- Metin -
########################################
Genel olarak dünyada belediyelerin görev ve sorumluluklarının belirlenmesinde üç temel ilke bulunmaktadır:

  • Genellik İlkesi: Belediyeler kanunların yasaklamadığı ya da başka yönetimlere bırakılmamış olan bütün hizmetleri görmeye yetkili kılınmıştır.
  • Yetki İlkesi: Belediyeler yürütmek istedikleri her yeni hizmet için merkezî yönetimden yetki almak zorundadırlar. İngiliz yerel yönetim sisteminde bu ilke uygulanmaktadır.
  • Liste İlkesi: Bu ilkeyi benimseyen ülkelerde, belediye hizmetleri kanunlarda sıralanmıştır.

Türkiye’de Belediyenin görev ve sorumlulukları, 5393 sayılı Kanun’un 14. maddesinde belirtilmiştir. Belediyenin görevlerini zorunlu ve isteğe bağlı olmak üzere ikiye ayırmak mümkündür. Buna göre belediyenin zorunlu görevleri imar, su ve kanalizasyon, ulaşım gibi kentsel alt yapı; coğrafî ve kent bilgi sistemleri; çevre ve çevre sağlığı, temizlik ve katı atık; zabıta, itfaiye, acil yardım, kurtarma ve ambulans; şehir içi trafik; defin ve mezarlıklar; ağaçlandırma, park ve yeşil alanlar; konut; kültür ve sanat, turizm ve tanıtım, gençlik ve spor; sosyal hizmet ve yardım, nikâh, meslek ve beceri kazandırma; ekonomi ve ticaretin geliştirilmesi hizmetlerini yapmak veya yaptırmaktan oluşur.

Belediyenin üç tür organı bulunmaktadır. Bunlar genel karar organı olan belediye meclisi, yürütme organı olan belediye başkanı ile icrai ve danışma niteliğinde görevleri bulunan belediye encümenidir. Belediyenin karar organı olan belediye meclisi, nispî temsil yöntemiyle seçilmektedir. Meclis üyelerinin sayısı, belde, kasaba ya da kentin nüfus durumuna göre 9 ile 55 arasında değişmektedir.
########################################
- Sağlanan Kayıtlar -
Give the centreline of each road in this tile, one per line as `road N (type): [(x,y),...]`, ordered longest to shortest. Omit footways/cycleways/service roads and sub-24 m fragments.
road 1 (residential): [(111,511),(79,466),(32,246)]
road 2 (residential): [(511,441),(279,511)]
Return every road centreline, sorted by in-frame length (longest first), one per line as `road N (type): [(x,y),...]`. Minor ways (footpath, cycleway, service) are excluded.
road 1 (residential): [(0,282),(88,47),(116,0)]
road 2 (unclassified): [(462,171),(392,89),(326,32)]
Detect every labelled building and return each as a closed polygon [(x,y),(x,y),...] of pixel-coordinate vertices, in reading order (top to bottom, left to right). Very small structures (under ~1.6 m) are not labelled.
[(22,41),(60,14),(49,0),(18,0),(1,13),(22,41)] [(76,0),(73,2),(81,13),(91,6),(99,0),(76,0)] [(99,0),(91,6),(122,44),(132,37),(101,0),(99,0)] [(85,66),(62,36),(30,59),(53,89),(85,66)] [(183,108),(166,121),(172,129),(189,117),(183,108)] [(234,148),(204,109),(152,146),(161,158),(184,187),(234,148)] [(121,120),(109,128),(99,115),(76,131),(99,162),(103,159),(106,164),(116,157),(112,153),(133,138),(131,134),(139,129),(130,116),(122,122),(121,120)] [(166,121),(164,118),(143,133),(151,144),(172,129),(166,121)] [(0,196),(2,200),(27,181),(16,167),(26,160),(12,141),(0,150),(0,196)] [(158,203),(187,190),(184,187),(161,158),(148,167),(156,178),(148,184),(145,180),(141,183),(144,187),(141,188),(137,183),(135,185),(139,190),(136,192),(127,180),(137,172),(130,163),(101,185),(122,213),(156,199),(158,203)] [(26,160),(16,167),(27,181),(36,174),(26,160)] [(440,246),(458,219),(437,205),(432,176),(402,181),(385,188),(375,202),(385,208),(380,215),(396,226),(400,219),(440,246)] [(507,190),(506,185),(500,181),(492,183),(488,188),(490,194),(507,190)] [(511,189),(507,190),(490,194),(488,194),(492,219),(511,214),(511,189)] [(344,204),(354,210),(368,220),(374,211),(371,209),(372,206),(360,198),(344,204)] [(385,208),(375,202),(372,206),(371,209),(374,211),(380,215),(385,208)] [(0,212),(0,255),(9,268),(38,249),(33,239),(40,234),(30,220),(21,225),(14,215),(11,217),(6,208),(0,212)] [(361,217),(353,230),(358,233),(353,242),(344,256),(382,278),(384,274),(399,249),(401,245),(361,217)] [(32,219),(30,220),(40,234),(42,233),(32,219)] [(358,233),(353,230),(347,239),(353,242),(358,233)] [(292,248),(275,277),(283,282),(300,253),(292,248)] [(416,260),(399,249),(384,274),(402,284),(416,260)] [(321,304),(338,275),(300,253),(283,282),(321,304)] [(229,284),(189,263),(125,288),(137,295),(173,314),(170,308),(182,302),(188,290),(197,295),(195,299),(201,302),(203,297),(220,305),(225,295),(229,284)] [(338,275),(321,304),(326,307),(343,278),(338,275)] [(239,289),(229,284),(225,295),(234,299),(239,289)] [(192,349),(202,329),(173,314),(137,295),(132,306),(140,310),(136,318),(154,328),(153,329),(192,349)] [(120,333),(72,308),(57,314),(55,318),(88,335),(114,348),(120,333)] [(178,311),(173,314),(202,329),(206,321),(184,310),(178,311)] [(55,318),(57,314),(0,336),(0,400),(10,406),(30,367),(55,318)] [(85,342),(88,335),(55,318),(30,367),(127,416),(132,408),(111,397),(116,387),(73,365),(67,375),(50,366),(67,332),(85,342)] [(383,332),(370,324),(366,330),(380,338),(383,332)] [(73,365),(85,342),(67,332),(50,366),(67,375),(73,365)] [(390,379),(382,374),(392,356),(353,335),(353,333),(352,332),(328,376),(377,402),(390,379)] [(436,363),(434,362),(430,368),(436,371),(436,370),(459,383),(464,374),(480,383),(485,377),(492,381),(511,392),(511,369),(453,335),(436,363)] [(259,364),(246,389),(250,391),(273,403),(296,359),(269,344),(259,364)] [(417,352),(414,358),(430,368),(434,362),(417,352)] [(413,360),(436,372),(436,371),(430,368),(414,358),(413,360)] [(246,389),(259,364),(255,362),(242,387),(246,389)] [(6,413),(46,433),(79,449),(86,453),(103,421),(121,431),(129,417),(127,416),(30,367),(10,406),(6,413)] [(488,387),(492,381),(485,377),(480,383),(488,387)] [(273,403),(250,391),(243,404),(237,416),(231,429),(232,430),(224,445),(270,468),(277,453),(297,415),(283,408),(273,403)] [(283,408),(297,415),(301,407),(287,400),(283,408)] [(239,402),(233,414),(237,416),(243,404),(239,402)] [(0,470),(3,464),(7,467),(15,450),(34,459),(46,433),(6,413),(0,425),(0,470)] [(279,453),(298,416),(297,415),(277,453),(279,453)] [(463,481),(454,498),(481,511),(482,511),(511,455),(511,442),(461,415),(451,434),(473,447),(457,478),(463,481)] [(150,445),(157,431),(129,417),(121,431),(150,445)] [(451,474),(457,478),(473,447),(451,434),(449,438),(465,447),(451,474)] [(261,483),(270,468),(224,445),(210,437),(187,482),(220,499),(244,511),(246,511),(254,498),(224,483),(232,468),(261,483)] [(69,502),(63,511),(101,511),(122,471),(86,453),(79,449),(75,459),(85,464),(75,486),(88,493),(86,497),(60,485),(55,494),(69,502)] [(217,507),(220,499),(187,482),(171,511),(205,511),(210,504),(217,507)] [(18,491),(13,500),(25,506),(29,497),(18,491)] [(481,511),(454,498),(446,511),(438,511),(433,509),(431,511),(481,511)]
########################################
- Görevler -
1 > Metne göre belediye meclisinin üye sayısı hangi aralıkta değişir?
2 > Kayıtların başından başlayıp "road 2 (unclassified): [(462,171),(392,89),(326,32)]" ifadesinin geçtiği satırla biten bölümü, o satır da dahil olmak üzere, "centreline" yerine "centerline" yazarak düzenleyin ve yalnızca bu bölümü verin; başka hiçbir şeyi değiştirmeyin.

- Sıralı Yanıtlar -
1 > Belde, kasaba ya da kentin nüfusuna göre 9 ile 55 arasında değişir.

2 >
Give the centerline of each road in this tile, one per line as `road N (type): [(x,y),...]`, ordered longest to shortest. Omit footways/cycleways/service roads and sub-24 m fragments.
road 1 (residential): [(111,511),(79,466),(32,246)]
road 2 (residential): [(511,441),(279,511)]
Return every road centerline, sorted by in-frame length (longest first), one per line as `road N (type): [(x,y),...]`. Minor ways (footpath, cycleway, service) are excluded.
road 1 (residential): [(0,282),(88,47),(116,0)]
road 2 (unclassified): [(462,171),(392,89),(326,32)]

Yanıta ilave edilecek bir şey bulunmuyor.